Document images with source code:

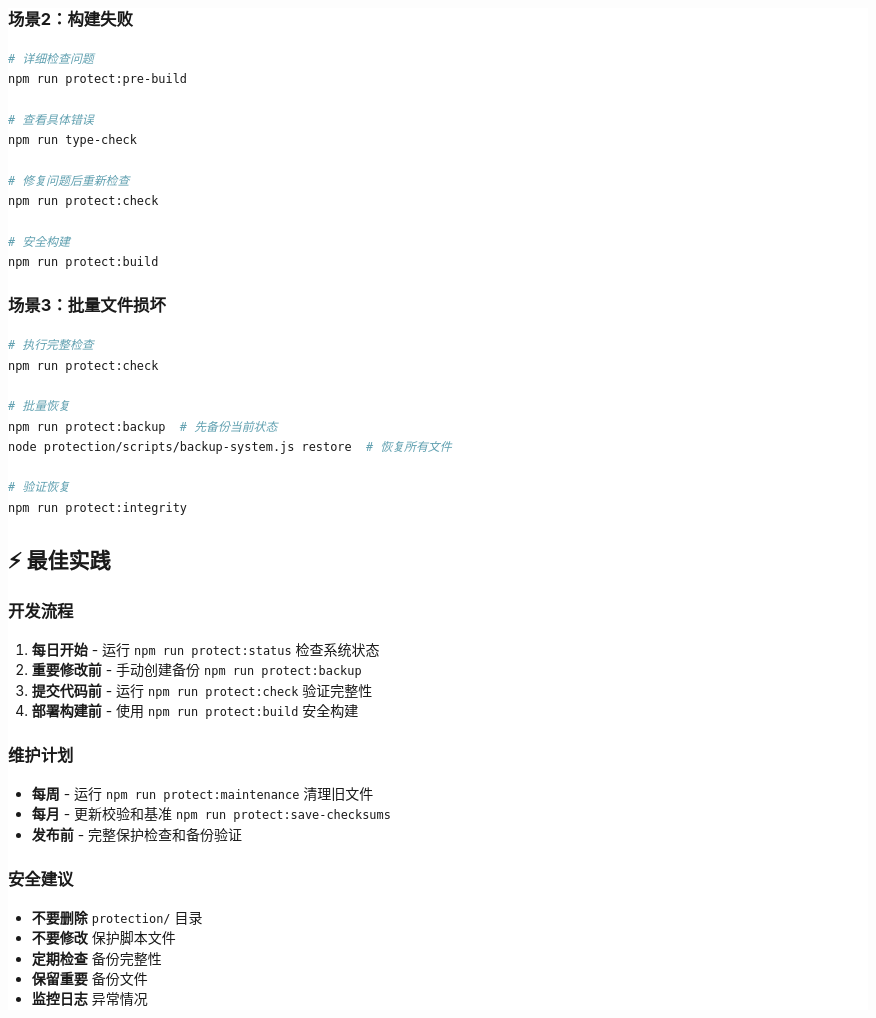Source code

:### 场景2：构建失败

```bash
# 详细检查问题
npm run protect:pre-build

# 查看具体错误
npm run type-check

# 修复问题后重新检查
npm run protect:check

# 安全构建
npm run protect:build
```

### 场景3：批量文件损坏

```bash
# 执行完整检查
npm run protect:check

# 批量恢复
npm run protect:backup  # 先备份当前状态
node protection/scripts/backup-system.js restore  # 恢复所有文件

# 验证恢复
npm run protect:integrity
```

## ⚡ 最佳实践

### 开发流程

1. **每日开始** - 运行 `npm run protect:status` 检查系统状态
2. **重要修改前** - 手动创建备份 `npm run protect:backup`
3. **提交代码前** - 运行 `npm run protect:check` 验证完整性
4. **部署构建前** - 使用 `npm run protect:build` 安全构建

### 维护计划

- **每周** - 运行 `npm run protect:maintenance` 清理旧文件
- **每月** - 更新校验和基准 `npm run protect:save-checksums`
- **发布前** - 完整保护检查和备份验证

### 安全建议

- **不要删除** `protection/` 目录
- **不要修改** 保护脚本文件
- **定期检查** 备份完整性
- **保留重要** 备份文件
- **监控日志** 异常情况
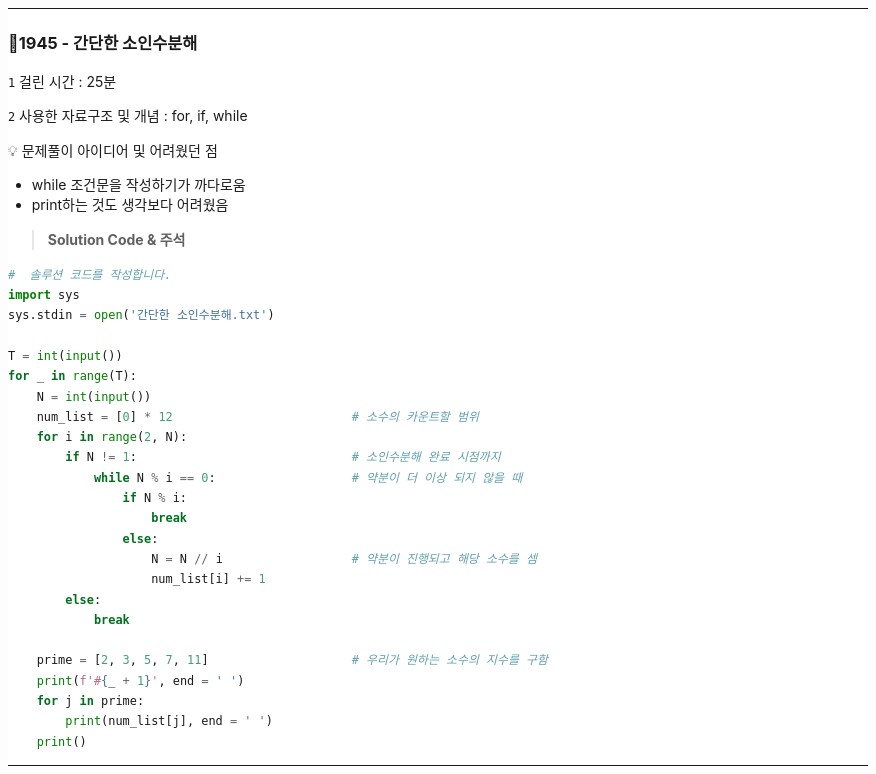 
------

### 🔰1945 - 간단한 소인수분해

`1` 걸린 시간 : 25분

`2` 사용한 자료구조 및 개념 : for, if, while



 💡 문제풀이 아이디어 및 어려웠던 점

- while 조건문을 작성하기가 까다로움
- print하는 것도 생각보다 어려웠음

> **Solution Code & 주석**

```python
#  솔루션 코드를 작성합니다.
import sys
sys.stdin = open('간단한 소인수분해.txt')

T = int(input())
for _ in range(T):
    N = int(input())
    num_list = [0] * 12                         # 소수의 카운트할 범위
    for i in range(2, N):
        if N != 1:                              # 소인수분해 완료 시점까지
            while N % i == 0:                   # 약분이 더 이상 되지 않을 때
                if N % i:
                    break
                else:
                    N = N // i                  # 약분이 진행되고 해당 소수를 셈
                    num_list[i] += 1
        else:
            break

    prime = [2, 3, 5, 7, 11]                    # 우리가 원하는 소수의 지수를 구함
    print(f'#{_ + 1}', end = ' ')
    for j in prime:
        print(num_list[j], end = ' ')
    print()
```

------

Prompt
In the answer, give only the lines from the top of the data above through the line with "- **发布前** - 完整保护检查和备份验证", reproduced exactly; no picture may appear.

Solution to the problem
Source code

:### 场景2：构建失败

```bash
# 详细检查问题
npm run protect:pre-build

# 查看具体错误
npm run type-check

# 修复问题后重新检查
npm run protect:check

# 安全构建
npm run protect:build
```

### 场景3：批量文件损坏

```bash
# 执行完整检查
npm run protect:check

# 批量恢复
npm run protect:backup  # 先备份当前状态
node protection/scripts/backup-system.js restore  # 恢复所有文件

# 验证恢复
npm run protect:integrity
```

## ⚡ 最佳实践

### 开发流程

1. **每日开始** - 运行 `npm run protect:status` 检查系统状态
2. **重要修改前** - 手动创建备份 `npm run protect:backup`
3. **提交代码前** - 运行 `npm run protect:check` 验证完整性
4. **部署构建前** - 使用 `npm run protect:build` 安全构建

### 维护计划

- **每周** - 运行 `npm run protect:maintenance` 清理旧文件
- **每月** - 更新校验和基准 `npm run protect:save-checksums`
- **发布前** - 完整保护检查和备份验证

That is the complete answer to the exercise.